# [Instruction]
Please identify every line in the rows below that contains the word "offres", matching case exactly, and copy each of those lines out in full.

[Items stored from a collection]
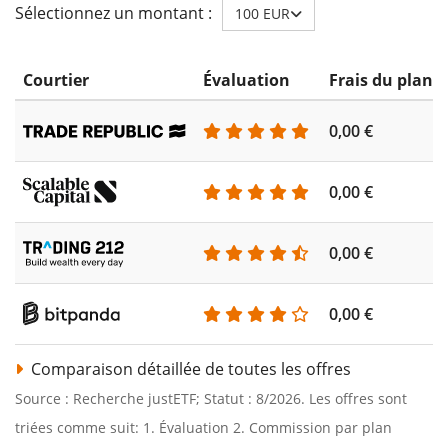
Sélectionnez un montant :
100 EUR
Courtier
Évaluation
Frais du plan 
0,00 €
0,00 €
0,00 €
0,00 €
Comparaison détaillée de toutes les offres
Source : Recherche justETF; Statut : 8/2026. Les offres sont
triées comme suit: 1. Évaluation 2. Commission par plan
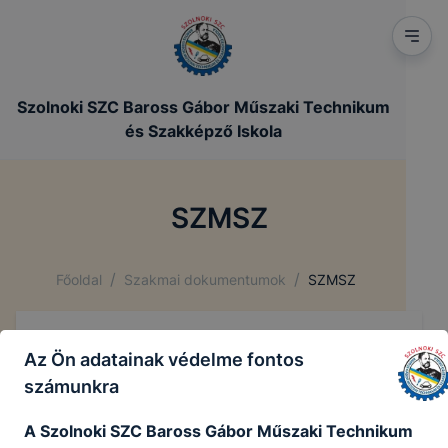
Szolnoki SZC Baross Gábor Műszaki Technikum
és Szakképző Iskola
SZMSZ
/
/
Főoldal
Szakmai dokumentumok
SZMSZ
SZMSZ
Az Ön adatainak védelme fontos
számunkra
A Szolnoki SZC Baross Gábor Műszaki Technikum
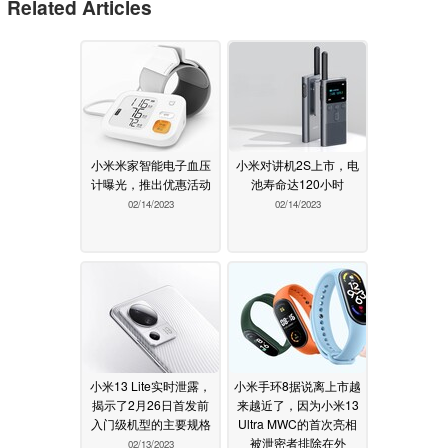
Related Articles
小米米家智能电子血压
小米对讲机2S上市，电
计曝光，推出优惠活动
池寿命达120小时
02/14/2023
02/14/2023
小米13 Lite实时泄露，
小米手环8据说离上市越
揭示了2月26日首发前
来越近了，因为小米13
入门级机型的主要规格
Ultra MWC的首次亮相
被泄密者排除在外
02/13/2023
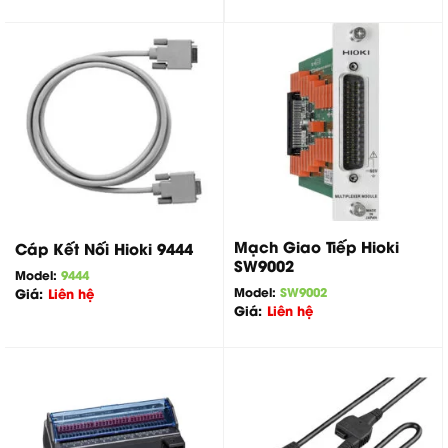
Mạch Giao Tiếp Hioki
Cáp Kết Nối Hioki 9444
SW9002
Model:
9444
Model:
SW9002
Giá:
Liên hệ
Giá:
Liên hệ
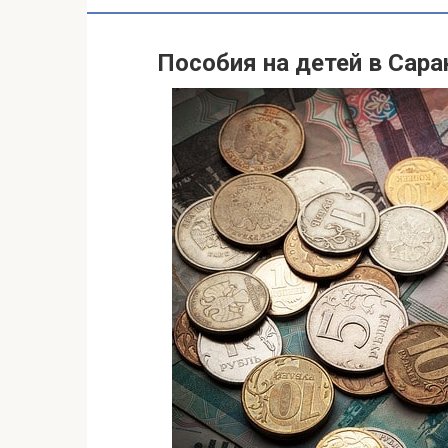
Пособия на детей в Сар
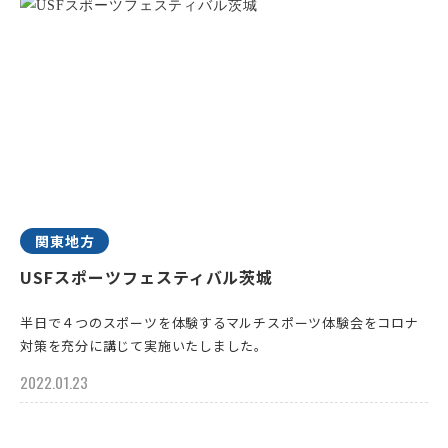
関東地方
USFスポーツフェスティバル茨城
半日で４つのスポーツを体験するマルチスポーツ体験会をコロナ
対策を充分に講じて実施いたしました。
2022.01.23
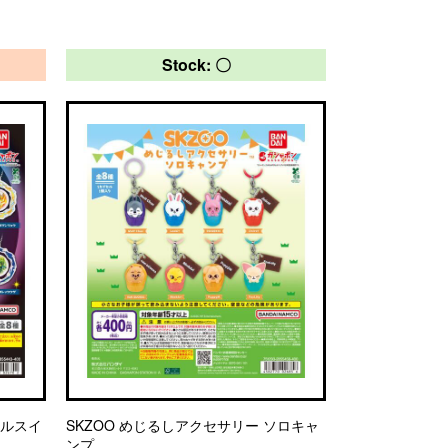
Stock: 〇
リルスイ
SKZOO めじるしアクセサリー ソロキャ
ンプ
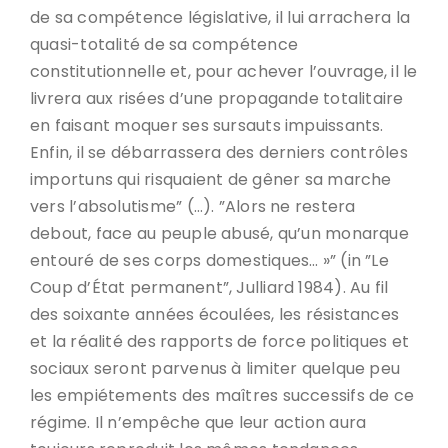
de sa compétence législative, il lui arrachera la
quasi-totalité de sa compétence
constitutionnelle et, pour achever l’ouvrage, il le
livrera aux risées d’une propagande totalitaire
en faisant moquer ses sursauts impuissants.
Enfin, il se débarrassera des derniers contrôles
importuns qui risquaient de gêner sa marche
vers l’absolutisme” (…). ”Alors ne restera
debout, face au peuple abusé, qu’un monarque
entouré de ses corps domestiques… »” (in ”Le
Coup d’État permanent”, Julliard 1984). Au fil
des soixante années écoulées, les résistances
et la réalité des rapports de force politiques et
sociaux seront parvenus à limiter quelque peu
les empiétements des maîtres successifs de ce
régime. Il n’empêche que leur action aura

# [Task solution]
Comparaison détaillée de toutes les offres
Source : Recherche justETF; Statut : 8/2026. Les offres sont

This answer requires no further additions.